What law governs your construction contract and the claims that may arise out of it?
Answering this question incorrectly could be very costly, and so can needless legal fights about which law should govern. Fortunately, careful drafting can help manage uncertainty and avoid the unexpected application of a law different than what you selected while negotiating your contract.
Commercial projects can involve owners, design professionals, contractors, subcontractors and suppliers based in different states, meaning that the laws of multiple different states may be implicated. At the same time, construction law varies widely from state to state, so that knowing which law applies is critical. For example, some states bar any contractual waiver of lien rights or of delay damages by a contractor, while other states permit such waivers. Key payment-related provisions, including “pay-if-paid” provisions and requirements for the timing of payments to and by contractors, may or may not be enforceable depending on which state’s law governs. And different states’ laws vary meaningfully with regard to issues like statutes of limitations, indemnity provisions and restrictions on awards of liquidated damages. In other words, the answer to basic questions like “How long do I have to file suit?” can differ significantly based on which state’s law is applied.
As a result, most construction contracts expressly address choice of law, whether or not the parties actually give these issues any real consideration. Indeed, in order to answer the question above, you may begin digging through the boilerplate at the back of your contract, where you may find a choice-of-law provision that reads: “This agreement shall be construed in accordance with the laws of the State of X.” It is tempting to think that you can comfortably rely on the laws of State X to govern all issues, disputes or claims that may arise from the project. Unfortunately, leaping to this conclusion could be a major mistake.
Why does the above choice-of-law clause fall short?
First, it is not a given that the parties’ choice of law will be given effect at all. Courts generally give weight to the parties’ selection of governing law, so long as it is not arbitrary. However, many states have passed statutes specific to construction that may negate the parties’ contractual choice of law. For example, for any project located in Texas, a Texas statute provides that if a construction contract contains a provision making the contract or any conflict arising under the contract subject to another state’s law, or providing that it will be resolved in litigation or arbitration in another state, the contractor or subcontractor performing the work may opt out of that provision in favor of Texas law. See Tex. Bus. & Com. Code Ann. § 272.001. If you are a Michigan-based general contractor with a Michigan choice-of-law provision in your subcontract for a Texas-based project, it will likely come as an unhappy surprise if a Texas court jettisons your bargained-for selection of Michigan law in favor of unfamiliar Texas law.
Second, the parties’ written choice of law may not encompass all of their claims and disputes. By its terms, the above choice-of-law clause only specifies the law that governs “construction” (that is, interpretation) of the contract itself.
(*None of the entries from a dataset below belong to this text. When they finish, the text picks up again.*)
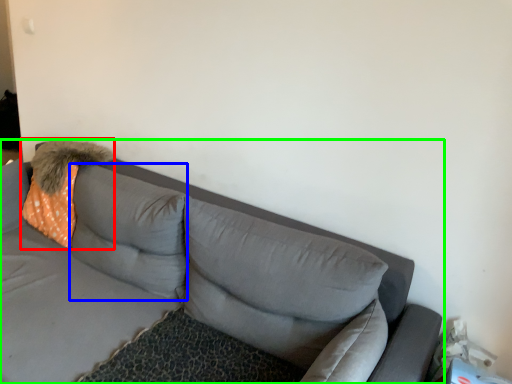
Question: Which object is positioned farthest from throw pillow (highlighted by a red box)? Select from pillow (highlighted by a blue box) and studio couch (highlighted by a green box).

Choices:
 (A) pillow
 (B) studio couch

Answer: (B)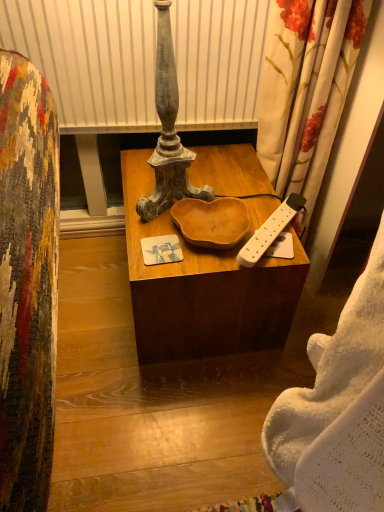
Identify the location of vacant region in front of wooden bowl at center. (174, 414).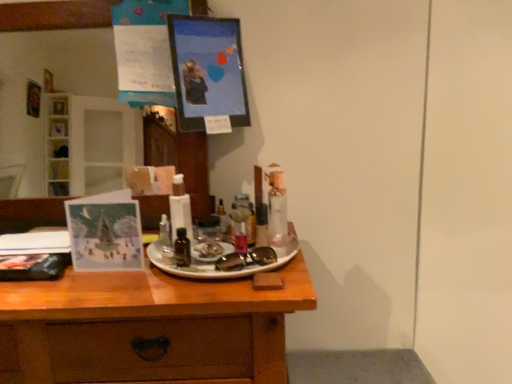
Question: From a real-world perspective, is metallic silver spray can at center, positioned as the 2th toiletry in back-to-front order, physically below metallic picture frame at upper center?

Choices:
 (A) yes
 (B) no

Answer: (A)

Question: Does metallic silver spray can at center, which is the third toiletry from left to right, have a lesser height compared to metallic picture frame at upper center?

Choices:
 (A) yes
 (B) no

Answer: (A)

Question: Could you tell me if metallic silver spray can at center, which is the third toiletry from left to right, is facing metallic picture frame at upper center?

Choices:
 (A) yes
 (B) no

Answer: (B)

Question: Does metallic silver spray can at center, which is the 1th toiletry from right to left, have a lesser width compared to metallic picture frame at upper center?

Choices:
 (A) no
 (B) yes

Answer: (B)

Question: From the image's perspective, is metallic silver spray can at center, positioned as the 2th toiletry in back-to-front order, located above metallic picture frame at upper center?

Choices:
 (A) yes
 (B) no

Answer: (B)

Question: Is metallic silver spray can at center, positioned as the 2th toiletry in back-to-front order, closer to camera compared to metallic picture frame at upper center?

Choices:
 (A) yes
 (B) no

Answer: (A)

Question: Is black glass bottle at center, the 3th toiletry from the right, in front of wooden desk at center?

Choices:
 (A) yes
 (B) no

Answer: (B)

Question: Is black glass bottle at center, positioned as the third toiletry in back-to-front order, aimed at wooden desk at center?

Choices:
 (A) no
 (B) yes

Answer: (A)

Question: Does black glass bottle at center, the 3th toiletry from the right, have a greater height compared to wooden desk at center?

Choices:
 (A) yes
 (B) no

Answer: (B)

Question: Is black glass bottle at center, positioned as the third toiletry in back-to-front order, thinner than wooden desk at center?

Choices:
 (A) yes
 (B) no

Answer: (A)

Question: Is black glass bottle at center, positioned as the third toiletry in back-to-front order, wider than wooden desk at center?

Choices:
 (A) no
 (B) yes

Answer: (A)

Question: Are black glass bottle at center, the 3th toiletry from the right, and wooden desk at center making contact?

Choices:
 (A) no
 (B) yes

Answer: (A)

Question: Is black glass bottle at center, the first toiletry positioned from the left, located outside translucent plastic tube at center, the first toiletry in the back-to-front sequence?

Choices:
 (A) yes
 (B) no

Answer: (A)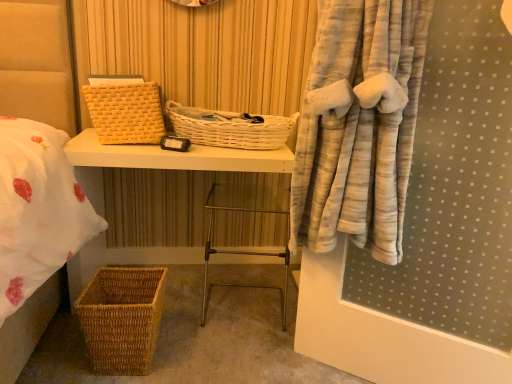
You are a GUI agent. You are given a task and a screenshot of the screen. Output one action in this format:
    pyautogui.click(x=<x>, y=<y>)
    Task: Click on the free region on the left part of woven brown basket at lower left, placed as the first basket when sorted from bottom to top
    The height and width of the screenshot is (384, 512).
    Given the screenshot: What is the action you would take?
    pyautogui.click(x=57, y=353)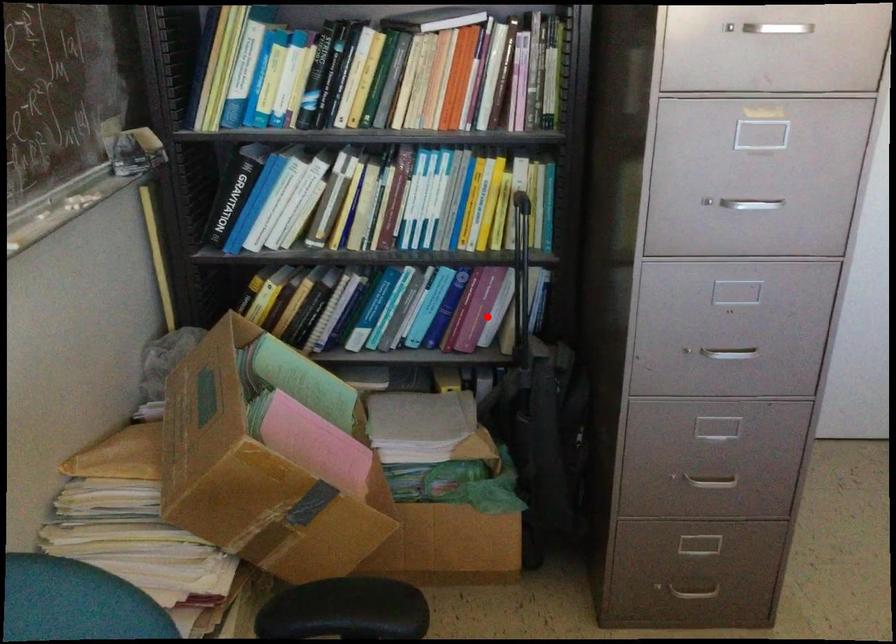
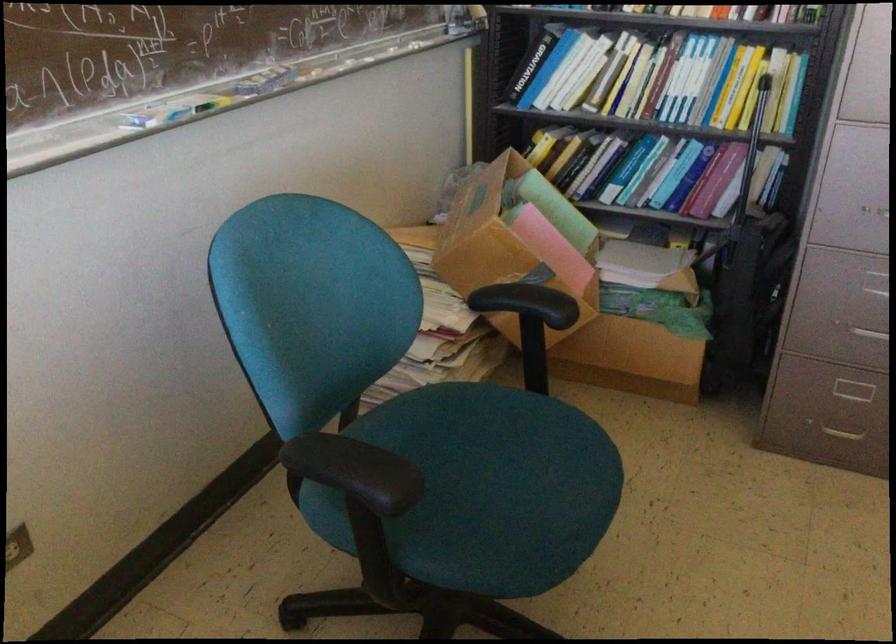
In the second image, find the point that corresponds to the highlighted location in the first image.

(722, 187)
This provision will probably extend to all contract-based claims between the parties (although a better-drafted clause would make that clear). However, the provision is silent as to tort or statutory claims that do not arise from the contract, like negligence, fraud or a claim based on state statute for violation of the building code. Thus, even if the parties’ choice-of-law provision is enforced, a court might logically conclude that there is simply no indication that the parties agreed that the laws of State X would govern extra-contractual claims between them.
Third, inconsistent drafting within contract documents can generate further uncertainty about the governing law. For example, if a subcontract contains the above choice-of-law clause and the contract with the owner contains a provision selecting the law of another state, which state’s law governs claims between general contractor and subcontractor? What if the subcontract incorporates the general contract by reference? Similar conflicts can result from amendments or additions to contracts. By not giving adequate thought to the interplay between choice-of-law provisions in interrelated contract documents, the parties may invite a lengthy fight about the rules of their fight.
A final major source of uncertainty arises from the practical question of who will be interpreting the parties’ written choice of law. In the real world, the parties’ contractual selection of law and forum may be more likely to be honored in one forum than another. As noted above, if a subcontractor on a Texas-based project files suit in Texas state court against its Michigan-based general contractor, a Texas court appears likely to enforce the Texas statute favoring the subcontractor’s choice of law and forum over the subcontract provision selecting Michigan. But if the general contractor files first in Michigan state court, will the Michigan court follow Texas law? Or will the parties be compelled to arbitrate as agreed under the subcontract such that an arbitration panel will decide the question of which law governs?
As the above begins to illustrate, critical (and seemingly simple) questions like which statute of limitations applies can trigger a devilishly complex legal analysis for which the parties’ written choice of law may only provide a starting point. Fortunately, careful drafting can help assure that your written choice of law is, in most cases, also the ending point of the analysis. While not all of the above factors can be avoided by prior agreement, thoughtful advance planning can help minimize uncertainty about which law will govern (and about who will make that determination). With luck, a more complete and clearer agreement will head off any excursions into the treacherous terrain of choice of law. After all, if all parties know which law applies to all of the issues, that is one less issue to dispute.